● **What to work on**: Everything in the listing below except the pictures should be reproduced exactly.

BEGIN Supplied material

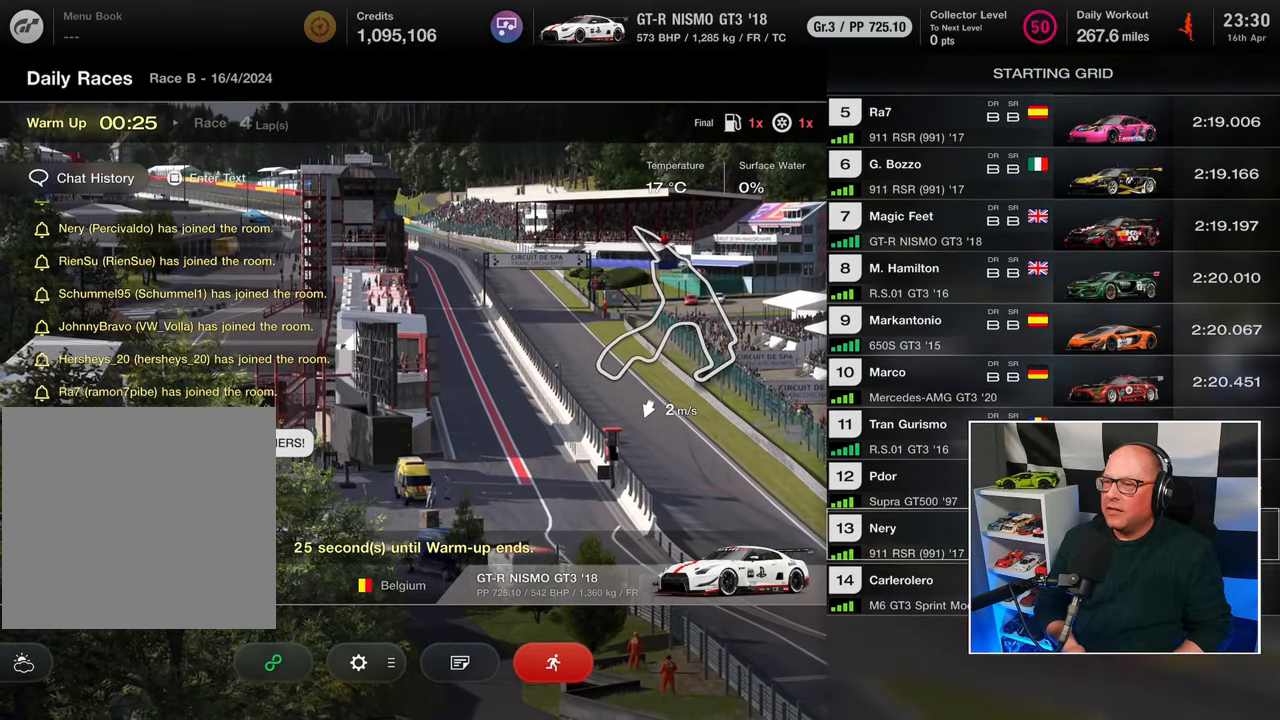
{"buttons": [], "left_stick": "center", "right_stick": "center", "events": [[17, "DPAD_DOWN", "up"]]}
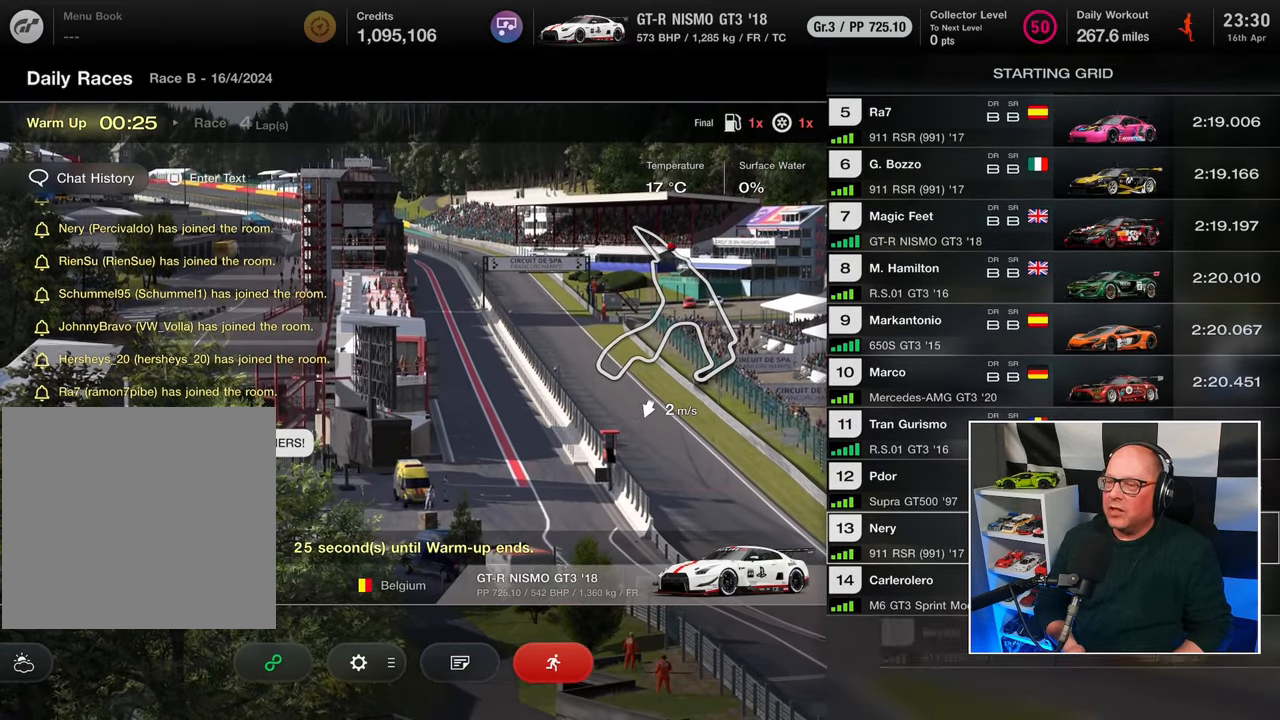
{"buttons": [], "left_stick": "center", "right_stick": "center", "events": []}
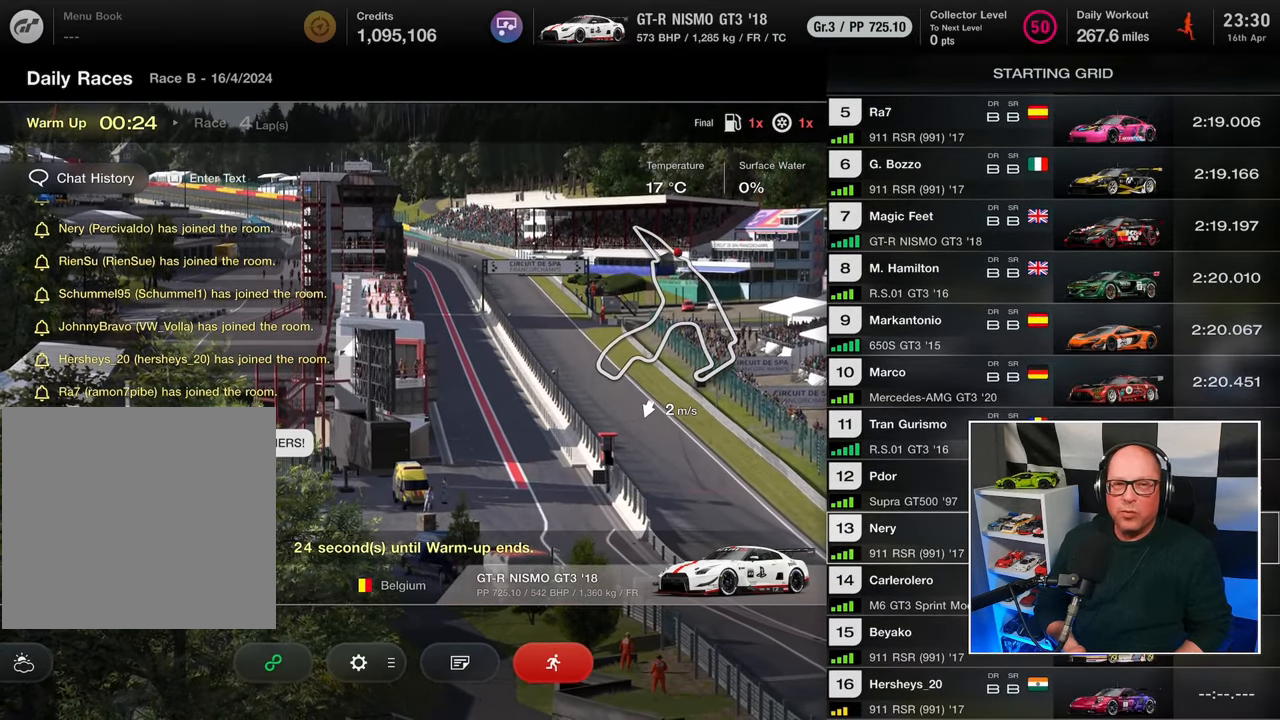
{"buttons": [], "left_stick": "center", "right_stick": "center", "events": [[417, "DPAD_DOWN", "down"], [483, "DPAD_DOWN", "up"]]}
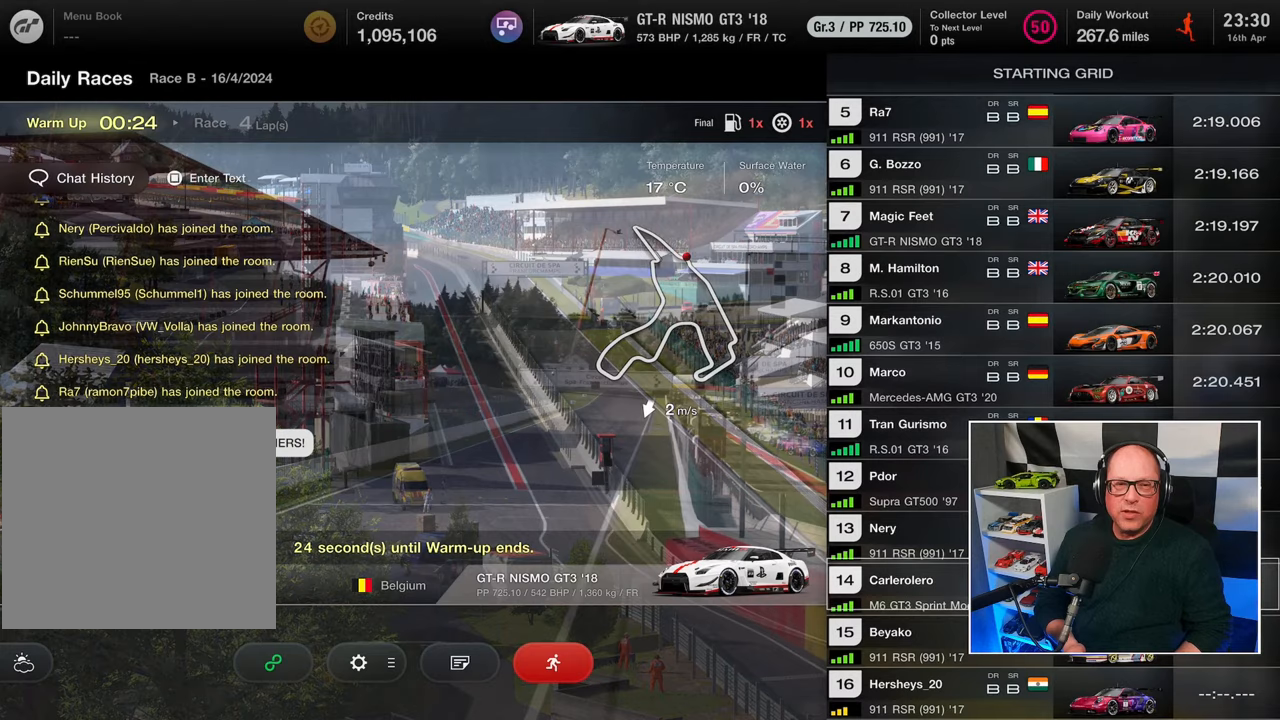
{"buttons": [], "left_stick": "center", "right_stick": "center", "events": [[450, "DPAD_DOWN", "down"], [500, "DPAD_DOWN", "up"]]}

END Supplied material

● **Answer for the task**:
{"buttons": [], "left_stick": "center", "right_stick": "center", "events": [[17, "DPAD_DOWN", "up"]]}
{"buttons": [], "left_stick": "center", "right_stick": "center", "events": []}
{"buttons": [], "left_stick": "center", "right_stick": "center", "events": [[417, "DPAD_DOWN", "down"], [483, "DPAD_DOWN", "up"]]}
{"buttons": [], "left_stick": "center", "right_stick": "center", "events": [[450, "DPAD_DOWN", "down"], [500, "DPAD_DOWN", "up"]]}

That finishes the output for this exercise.